Suspicion de la présence d'antibiotiques dans du lait en Bretagne : "On doit appliquer le principe de précaution"

Un éleveur des Côtes-d'Armor a porté plainte contre Triskalia qui lui aurait livré par erreur des aliments contenant des antibiotiques qui auraient rendu ses bovins malades et contaminé leur lait.

La coopérative agricole Triskalia mise en cause par un éleveur des Côtes d\'Armor suite à une erreur de livraison.
La coopérative agricole Triskalia mise en cause par un éleveur des Côtes d'Armor suite à une erreur de livraison. (DAVID ADEMAS / MAXPPP)

"On veut que toute la lumière soit faite dans cette affaire, c'est pourquoi nous avons déposé plainte", a déclaré jeudi 30 août sur franceinfo maître François Lafforgue, l'avocat de Christophe Thomas. Cet éleveur de Moustéru dans les Côtes-d'Armor a porté plainte contre la coopérative Triskalia - son fournisseur - après la contamination selon lui de son lait à la suite d'une erreur de livraison. "On a neuf infractions qui sont visées", précise l'avocat avant d'ajouter : "On a des interrogations, pour le moment il n'y a pas eu de réponse. On demande que des investigations soient menées [...] On doit appliquer le principe de précaution dans cette affaire."

franceinfo : Est-ce que votre client estime avoir été trompé par son fournisseur ?
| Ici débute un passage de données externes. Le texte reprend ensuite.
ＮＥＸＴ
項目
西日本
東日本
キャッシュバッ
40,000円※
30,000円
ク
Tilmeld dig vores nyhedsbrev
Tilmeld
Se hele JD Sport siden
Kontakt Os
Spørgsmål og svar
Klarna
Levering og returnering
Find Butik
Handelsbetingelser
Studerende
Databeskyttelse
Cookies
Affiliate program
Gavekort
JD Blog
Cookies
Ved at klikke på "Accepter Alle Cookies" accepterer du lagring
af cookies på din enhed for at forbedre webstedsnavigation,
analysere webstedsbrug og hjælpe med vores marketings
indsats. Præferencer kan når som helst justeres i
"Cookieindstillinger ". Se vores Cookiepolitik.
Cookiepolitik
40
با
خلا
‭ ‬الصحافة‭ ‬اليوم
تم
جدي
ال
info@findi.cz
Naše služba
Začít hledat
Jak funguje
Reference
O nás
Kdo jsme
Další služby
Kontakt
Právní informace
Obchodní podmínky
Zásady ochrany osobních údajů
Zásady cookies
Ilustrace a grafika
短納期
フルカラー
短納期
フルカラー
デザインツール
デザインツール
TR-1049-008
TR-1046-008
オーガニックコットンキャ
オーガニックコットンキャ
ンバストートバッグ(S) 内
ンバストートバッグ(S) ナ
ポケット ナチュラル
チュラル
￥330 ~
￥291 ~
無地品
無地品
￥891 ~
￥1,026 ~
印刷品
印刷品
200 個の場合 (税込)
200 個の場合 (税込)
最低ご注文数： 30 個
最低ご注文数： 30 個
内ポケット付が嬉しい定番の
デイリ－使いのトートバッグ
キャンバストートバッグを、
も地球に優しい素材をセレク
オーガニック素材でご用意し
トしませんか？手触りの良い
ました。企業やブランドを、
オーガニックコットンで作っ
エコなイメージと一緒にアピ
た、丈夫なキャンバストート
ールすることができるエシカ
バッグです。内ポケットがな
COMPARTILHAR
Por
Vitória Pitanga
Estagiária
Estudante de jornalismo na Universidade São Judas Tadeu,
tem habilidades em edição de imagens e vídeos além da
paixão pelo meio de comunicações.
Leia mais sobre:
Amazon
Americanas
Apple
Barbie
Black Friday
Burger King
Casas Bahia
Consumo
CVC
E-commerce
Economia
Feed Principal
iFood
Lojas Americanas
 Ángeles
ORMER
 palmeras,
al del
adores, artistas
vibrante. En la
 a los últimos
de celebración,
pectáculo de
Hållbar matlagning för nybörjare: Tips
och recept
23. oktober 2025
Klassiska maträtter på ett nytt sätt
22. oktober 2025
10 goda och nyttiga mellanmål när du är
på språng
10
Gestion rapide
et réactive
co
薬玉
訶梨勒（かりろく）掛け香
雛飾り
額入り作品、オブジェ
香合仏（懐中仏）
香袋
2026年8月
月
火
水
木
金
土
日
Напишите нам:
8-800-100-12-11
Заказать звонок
Me François Lafforgue : Exactement. Triskalia a livré à monsieur Thomas non pas un aliment pour bovins mais un aliment pour bovins contaminé par un aliment pour lapins qui contenait des antibiotiques. Au-delà de cette livraison non conforme, il y a le comportement de Triskalia - après la livraison - qui a caché manifestement la gravité de la situation en estimant notamment qu'il n'y avait pas de suite à donner à cette affaire et que tout allait bien. Or, monsieur Thomas [en faisant analyser les produits reçus] s'est rendu compte ensuite qu'il n'y avait pas moins de six antibiotiques différents qui étaient dans cet aliment contaminé et ça a eu de graves conséquences pour son cheptel.

Triskalia affirme que de nombreuses mesures ont été prises après cette affaire - analyses mais aussi aides pour l'éleveur pour le lait non commercialisé - pour vous ça ne suffit pas ?

Rien de tout cela n'a été fait ou de façon particulièrement insatisfaisante et insuffisante, puisque Triskalia a simplement gelé la collecte pendant deux jours avant de reprendre la collecte du lait sans qu'on sache s'il est dangereux pour la consommation humaine. A part une fenêtre de deux-trois jours, ce lait a été commercialisé. Il n'y a pas moins de 180 000 litres de lait qui ont été commercialisés. On peut s'interroger : est-ce que ce lait contient des antibiotiques ou pas ? Ils ont fait une analyse du lait sur un antibiotique qui n'est pas détectable dans le lait donc bien évidemment ils ne l'ont pas trouvé. Ce sont des antibiotiques pour lapins donc c'est une situation particulièrement nouvelle, donc on doit appliquer le principe de précaution dans cette affaire. Que l'état de santé des bovins de l'exploitation de monsieur Thomas se soit particulièrement dégradé, c'est une alerte. On doit prendre toutes les mesures pour éviter que les produits puissent se retrouver sur le marché. De son côté, mon client - après avoir fait lui-même ses analyses en juin - a alerté les autorités sanitaires, en l'occurrence la Direction départementale de la protection des populations (DDPP).

Quels effets ont eu ces antibiotiques sur les bovins de Christophe Thomas ?

Ce sont des effets sur la flore intestinale et quand vous atteignez cette zone chez un bovin, vous réduisez considérablement ses défenses. Donc, toutes les maladies qui n'apparaîtraient pas auparavant, apparaissent. Aujourd'hui, il en est à 17 ou 20 bêtes qui sont à tel point malades que certaines ont dû être euthanasiées et d'autres ont subi des avortements. On veut que toute la lumière soit faite dans cette affaire, c'est pourquoi nous avons déposé plainte. On a neuf infractions qui sont visées. On a des interrogations, pour le moment il n'y a pas eu de réponse. On demande que des investigations soient menées. Pourquoi Triskalia a rassuré monsieur Thomas de cette façon sans dire qu'il y avait six antibiotiques dans les aliments ? Pourquoi Triskalia a caché la situation finalement à monsieur Thomas ? Quelles sont les conséquences en termes de consommation du lait et sur le cheptel de mon client ? On demande à ce que d'autres éleveurs qui connaîtraient la même situation se rapprochent de monsieur Thomas. On exige des réponses et on les attend de la justice pénale.